Wie ist die Zusammenarbeit mit den sportspezifischen Schulen und Landestrainern?

Das hat sich umgedreht . Gemeinsam haben wir viel erreicht. Wir tauschen uns regelmäßig aus. Sehr bewährt haben sich die Trainingszentren, sowie auch das viermal jährlich angesetzte Training für Schüler. Im Jahr 2018 sind pro Einheit rund 100 Schüler zu diesem Programm gekommen. Die Anstrengungen fielen nicht auf, es wurde mit Spaß und Freude gearbeitet. Seitens KSC haben wir übrigens sehr engagierte Trainer, die sich immer am neuesten Stand halten. Georg Hechl führt das Langlaufreferat mit Umsicht und alle Trainer haben eine solide Ausbildung. Barbara Laner, Viktoria Jöchl, Simone und Sabine Ehrensperger sowie ich, wir beschäftigen uns professionell mit den neuesten Trainingsmethoden und entwickeln Trainingspläne. Dabei werden Alter und Leistungsmöglichkeit des Einzelnen berücksichtigt. Bei den Biathleten leitet Manfred Bachmann das Referat und wir dürfen auf zwei sehr erfahrene Biathleten als Trainer zurückgreifen. Hansi Achorner und Hanspeter Foidl haben nach ihrer aktiven Karriere das Feuer behalten und bilden jetzt junge Menschen aus.

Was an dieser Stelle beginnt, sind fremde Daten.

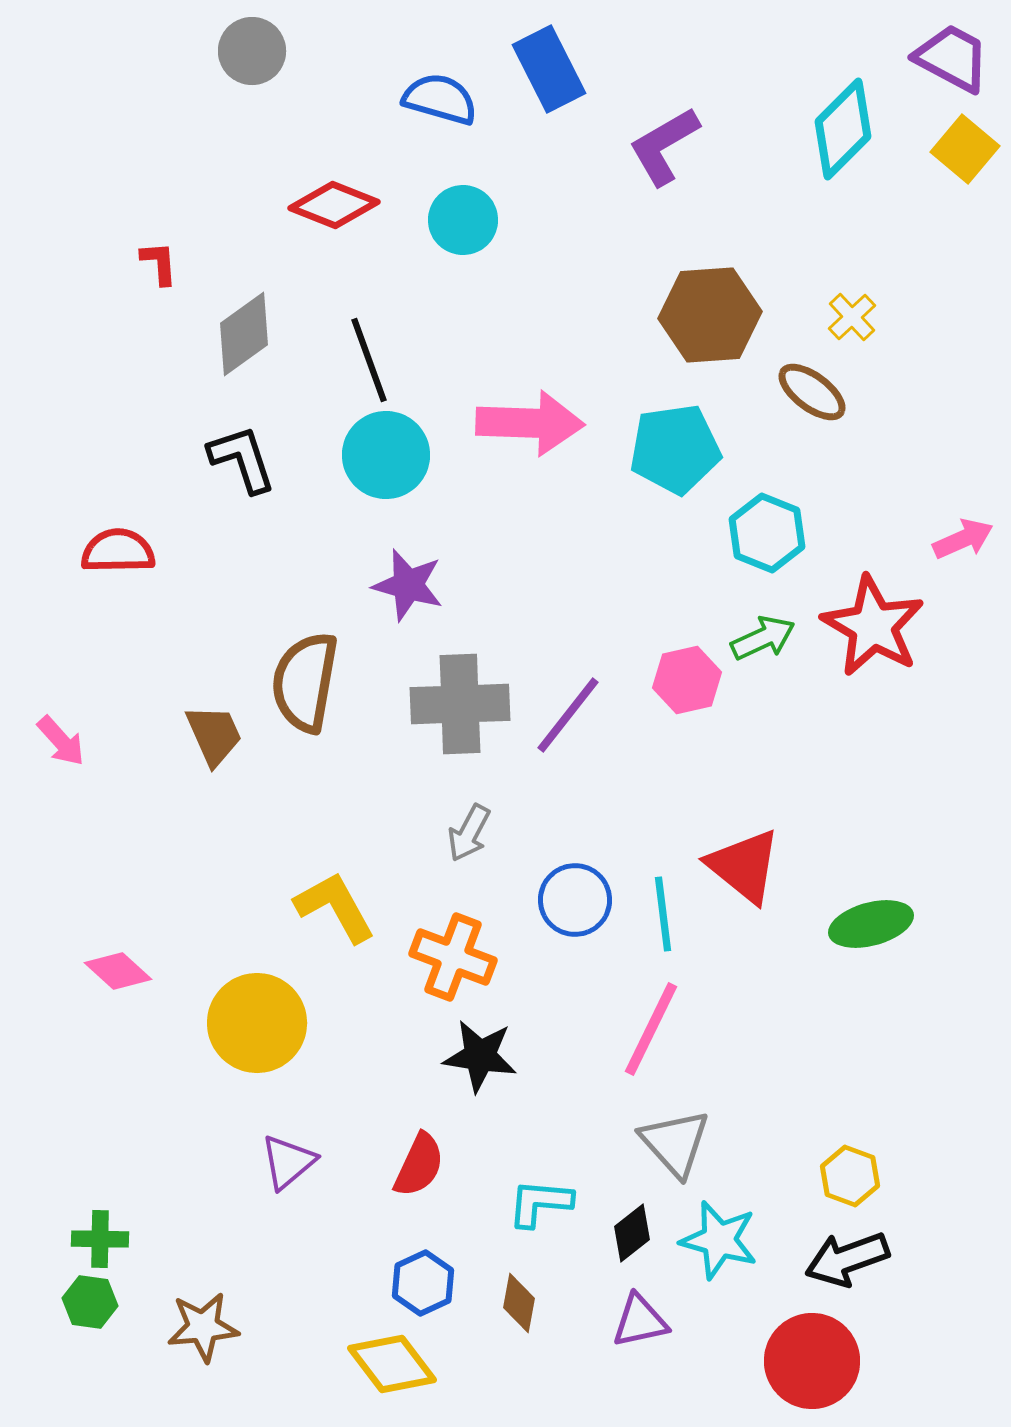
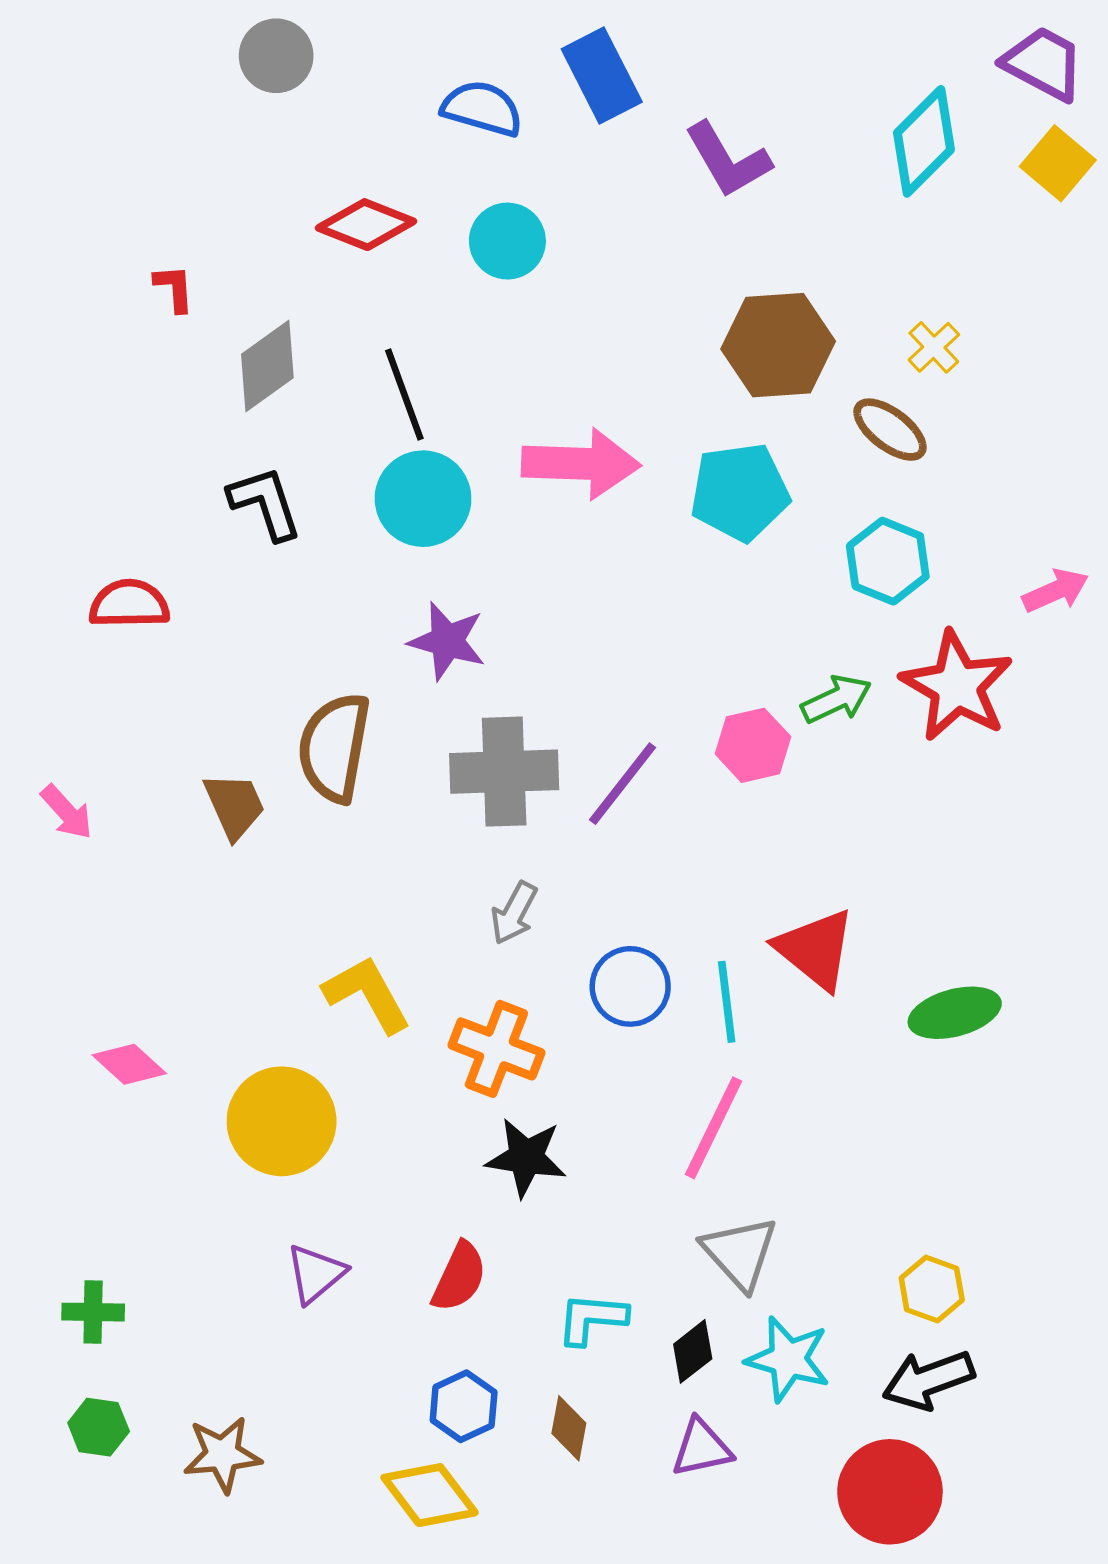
purple L-shape: (664, 146) -> (728, 160), turned -90
cyan hexagon: (767, 533) -> (888, 561), moved
green cross: (100, 1239) -> (93, 1312), moved

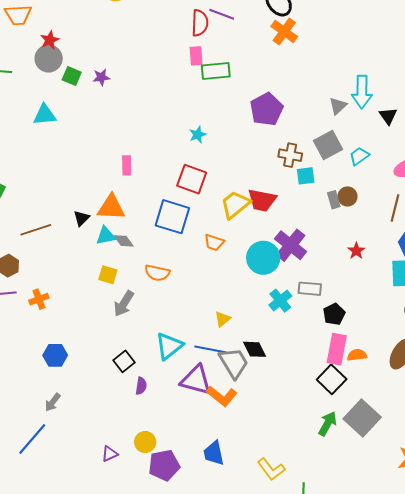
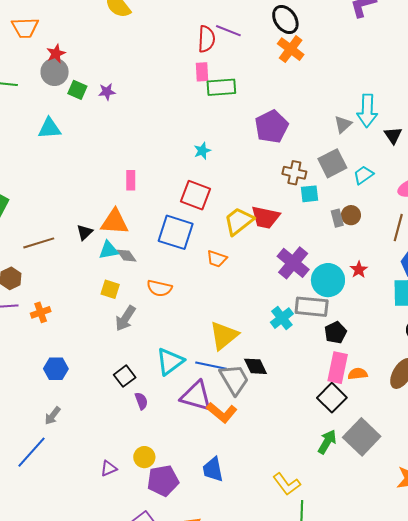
cyan circle: (263, 258) -> (328, 280), moved
gray rectangle: (310, 289) -> (312, 307), size x1.4
yellow triangle: (222, 319) -> (224, 336), size x1.8
purple semicircle: (141, 386) -> (141, 401), turned -30
yellow L-shape: (271, 469) -> (287, 484), moved

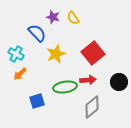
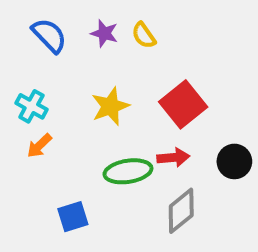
blue semicircle: (37, 33) -> (49, 35), moved
blue square: (37, 101) -> (73, 217), moved

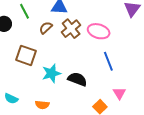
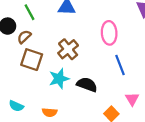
brown semicircle: (46, 28) -> (24, 37), moved
brown cross: (71, 29) -> (68, 49), moved
pink ellipse: (99, 31) -> (109, 33), turned 70

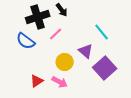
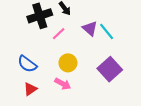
blue semicircle: (26, 41) -> (27, 64), moved
purple triangle: (86, 51) -> (90, 28), moved
red triangle: (37, 81) -> (30, 89), moved

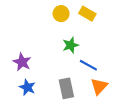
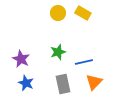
green star: (71, 45) -> (58, 52), moved
blue line: (88, 65) -> (84, 62), turned -42

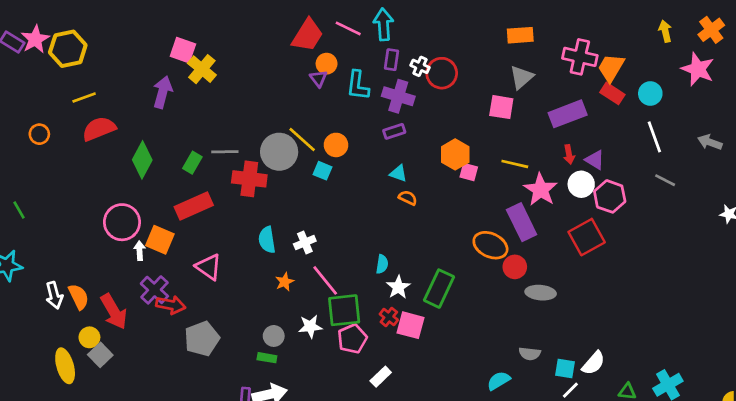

Welche Probleme haben dann Jugendliche?

Jugendliche, die dem Verein entwachsen, also in einem Kader sind, haben plötzlich mehrere Trainer und bekommen für die gleiche Sache unterschiedliche Anweisungen und Anleitungen. Das verunsichert die Athleten völlig. Sie wissen nicht mehr, wem sie Glauben schenken sollen. Was sie tun sollen. Beim KSC sind sie da noch immer gut aufgehoben, sie können jederzeit Feedbacks bei uns abholen. Es geht da noch wesentlich tiefer in die Materie rein. Es müssen Strukturen im oberen Segment verändert werden. Derzeit gäbe es, gerade beim ÖSV, alle Chancen dafür.

Was wäre dein Wunsch?

Ein Ansatz ist, weniger Wettkämpfe und dafür mehr Trainings, um die jungen Menschen besser auszubilden. Es geht um Technik, Kondition, Ausdauer und Entwicklung. Junge Athleten sollen keinen Kaderstatus haben müssen, solange sie noch in der Schulausbildung stecken. Ein Grund ist, dass zwei Seiten am jungen Athleten ziehen. Die Schulen machen ihre Trainingspläne, planen eine Regenerationswoche ein und genau in dieser Woche bekommen sie eine Einberufung zur ÖSV Trainingswoche mit einem Ausdauerblock. Das kann einfach nicht gut gehen. Oder es wird von der Schule und dem ÖSV gleichzeitig ein Trainingsblock angesetzt. Der Sportler ist dann verunsichert, hat zusätzliche Verpflichtungen, und weiß nicht , was er tun soll. Da brennen die jungen Athleten aus, manche erkranken häufiger. Das kann einfach nicht gut gehen und muss verhindert werden. Daran müssen wir gemeinsam mit den Schulen und Verbänden arbeiten.

 

 

Ehrensperger ist persönlich aktiv und engagiert. Er nimmt gerne bei Wettkämpfe teil, ob Koasalauf, Birkebeiner oder Engadiner. Von sich selbst verlangt er ein großes Trainingspensum, ist konsequent und konzentriert. Langlaufen ist seine Passion, aber auch das Mountainbike, das Rennrad, die Skiroller und ausgiebige Bergtouren dürfen nicht fehlen.

Das Gespräch mit Toni Ehrensperger führte Barbara Thaler am 28. März in Kitzbühel.